In a sense, the authenticity of the entirety of the Corpus is not really a problem. Just because later authors attributed their work to Jābir does not invalidate or diminish his own contribution. The consensus today is that it is safe to assume the existence of an authentic core of writing dating back to Jābir in the eighth century, but that much of the Corpus grew around this core and was added later. It seems that a large number of texts appeared originally in Latin and have no Arabic origin, but were falsely attributed to Jābir to lend credibility to their authors.15
What is more interesting is the quite separate issue of the constant reference to Greek texts in parts of the Corpus. It has been argued that this is proof that it could not have been the work of Jābir. The translations from Greek into Arabic, and hence an appreciation of the work of Aristotle and others, did not really take place until after Jābir’s death. But we have seen how these translations, either first into Syriac and then Arabic, or directly into Arabic, were made several times, each version correcting errors in previous translations with a better understanding of the content. A nice example is Aristotle’s Categories, a hugely important philosophical work, which was thought to have been first translated into Arabic by Ishāq ibn Hunayn, son of the more famous Hunayn ibn Ishāq, in the mid-ninth century. But an account of this text in the Jabirian Corpus is very different from Ishāq’s version. There is good reason to believe, from the archaic style of the language, terminology and structure, that it could have initially been translated before Ishāq’s time, and that Jābir could therefore have been aware of it.16 If true, this hints not only at the impressive extent of Jābir’s knowledge, but at an earlier date for the first translations of many more of the Greek texts than is commonly thought.

# What the task requires:
Answer these questions using the passage on Jābir:
(a) To which century does the authentic core of writing attributed to Jābir date back?
(b) In what language did a large number of texts falsely attributed to Jābir originally appear?
(c) Who was thought to have first translated Aristotle's Categories into Arabic?

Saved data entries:
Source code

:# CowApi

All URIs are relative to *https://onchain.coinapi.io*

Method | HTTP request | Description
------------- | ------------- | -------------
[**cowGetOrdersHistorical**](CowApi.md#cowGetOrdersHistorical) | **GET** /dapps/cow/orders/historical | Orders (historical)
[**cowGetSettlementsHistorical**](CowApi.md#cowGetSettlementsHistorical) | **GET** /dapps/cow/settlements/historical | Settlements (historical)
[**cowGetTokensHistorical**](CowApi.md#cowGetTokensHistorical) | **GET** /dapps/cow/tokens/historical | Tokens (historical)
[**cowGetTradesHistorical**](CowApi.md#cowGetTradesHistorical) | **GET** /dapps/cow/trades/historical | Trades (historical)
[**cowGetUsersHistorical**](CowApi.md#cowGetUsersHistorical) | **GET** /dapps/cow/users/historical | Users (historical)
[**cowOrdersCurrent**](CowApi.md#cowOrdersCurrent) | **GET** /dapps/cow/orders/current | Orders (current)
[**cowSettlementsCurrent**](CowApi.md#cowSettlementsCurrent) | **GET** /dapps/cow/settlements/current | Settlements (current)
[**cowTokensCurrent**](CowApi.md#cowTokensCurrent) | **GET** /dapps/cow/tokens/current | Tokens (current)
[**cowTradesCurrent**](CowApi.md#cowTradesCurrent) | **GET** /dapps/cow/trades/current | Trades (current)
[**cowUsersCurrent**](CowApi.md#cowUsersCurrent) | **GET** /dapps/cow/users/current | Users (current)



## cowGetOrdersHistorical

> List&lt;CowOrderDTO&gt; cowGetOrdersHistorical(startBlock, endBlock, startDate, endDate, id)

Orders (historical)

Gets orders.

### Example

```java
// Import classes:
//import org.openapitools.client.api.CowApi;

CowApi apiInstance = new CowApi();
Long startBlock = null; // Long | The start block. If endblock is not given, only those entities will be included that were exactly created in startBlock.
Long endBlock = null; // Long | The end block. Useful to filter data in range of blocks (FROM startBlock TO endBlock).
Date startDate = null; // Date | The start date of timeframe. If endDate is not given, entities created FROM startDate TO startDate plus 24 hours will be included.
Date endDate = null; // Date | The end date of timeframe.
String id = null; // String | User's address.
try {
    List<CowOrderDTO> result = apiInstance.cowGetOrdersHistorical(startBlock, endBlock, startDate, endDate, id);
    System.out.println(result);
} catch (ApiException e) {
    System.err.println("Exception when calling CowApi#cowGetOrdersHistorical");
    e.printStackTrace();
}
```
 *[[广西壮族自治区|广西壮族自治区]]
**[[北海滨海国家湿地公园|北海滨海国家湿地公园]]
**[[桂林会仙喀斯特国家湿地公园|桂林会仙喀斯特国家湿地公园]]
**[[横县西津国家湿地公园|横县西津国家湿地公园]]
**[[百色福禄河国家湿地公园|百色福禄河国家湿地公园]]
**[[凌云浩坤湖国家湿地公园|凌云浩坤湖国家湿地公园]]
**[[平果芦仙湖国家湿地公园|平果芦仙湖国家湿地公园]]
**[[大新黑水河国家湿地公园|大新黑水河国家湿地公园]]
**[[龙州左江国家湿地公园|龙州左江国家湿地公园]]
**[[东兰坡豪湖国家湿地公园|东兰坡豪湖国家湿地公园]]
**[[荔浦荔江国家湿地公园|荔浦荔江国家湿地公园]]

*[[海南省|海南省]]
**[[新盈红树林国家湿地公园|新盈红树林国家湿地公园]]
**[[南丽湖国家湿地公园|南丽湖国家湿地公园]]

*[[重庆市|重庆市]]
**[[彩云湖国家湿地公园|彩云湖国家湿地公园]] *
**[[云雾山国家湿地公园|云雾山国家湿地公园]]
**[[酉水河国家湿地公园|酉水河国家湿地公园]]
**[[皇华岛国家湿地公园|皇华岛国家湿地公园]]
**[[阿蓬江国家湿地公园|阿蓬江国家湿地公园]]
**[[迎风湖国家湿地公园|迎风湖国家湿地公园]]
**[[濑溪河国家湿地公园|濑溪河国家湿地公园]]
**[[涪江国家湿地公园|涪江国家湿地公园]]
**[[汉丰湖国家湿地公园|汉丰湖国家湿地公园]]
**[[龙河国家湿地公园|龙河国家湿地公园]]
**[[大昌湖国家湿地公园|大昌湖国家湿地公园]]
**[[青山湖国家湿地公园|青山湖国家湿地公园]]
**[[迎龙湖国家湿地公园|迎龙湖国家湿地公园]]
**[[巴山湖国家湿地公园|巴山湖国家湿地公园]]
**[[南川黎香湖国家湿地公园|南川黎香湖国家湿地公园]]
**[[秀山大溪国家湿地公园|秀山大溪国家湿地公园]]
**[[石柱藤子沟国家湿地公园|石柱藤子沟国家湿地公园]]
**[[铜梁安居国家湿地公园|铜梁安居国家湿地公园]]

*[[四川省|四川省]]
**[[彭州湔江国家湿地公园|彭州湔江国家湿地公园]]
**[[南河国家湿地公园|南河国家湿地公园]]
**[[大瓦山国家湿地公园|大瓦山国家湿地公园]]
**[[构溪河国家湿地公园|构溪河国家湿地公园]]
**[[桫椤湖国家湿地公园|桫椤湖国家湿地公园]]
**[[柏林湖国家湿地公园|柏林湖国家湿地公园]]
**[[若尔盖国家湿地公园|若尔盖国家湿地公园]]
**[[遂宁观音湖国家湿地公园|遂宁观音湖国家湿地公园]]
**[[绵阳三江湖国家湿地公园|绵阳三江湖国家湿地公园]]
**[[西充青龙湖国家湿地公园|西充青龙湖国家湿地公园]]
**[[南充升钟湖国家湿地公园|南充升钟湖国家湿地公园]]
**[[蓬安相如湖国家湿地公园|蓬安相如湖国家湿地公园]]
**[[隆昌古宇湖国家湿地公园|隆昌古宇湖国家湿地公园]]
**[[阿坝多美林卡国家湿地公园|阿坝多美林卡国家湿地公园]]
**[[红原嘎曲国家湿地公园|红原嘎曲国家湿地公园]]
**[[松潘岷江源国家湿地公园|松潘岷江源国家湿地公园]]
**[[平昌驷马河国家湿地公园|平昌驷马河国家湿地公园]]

# Response below:
(a) The eighth century.
(b) Latin.
(c) Ishāq ibn Hunayn, son of Hunayn ibn Ishāq.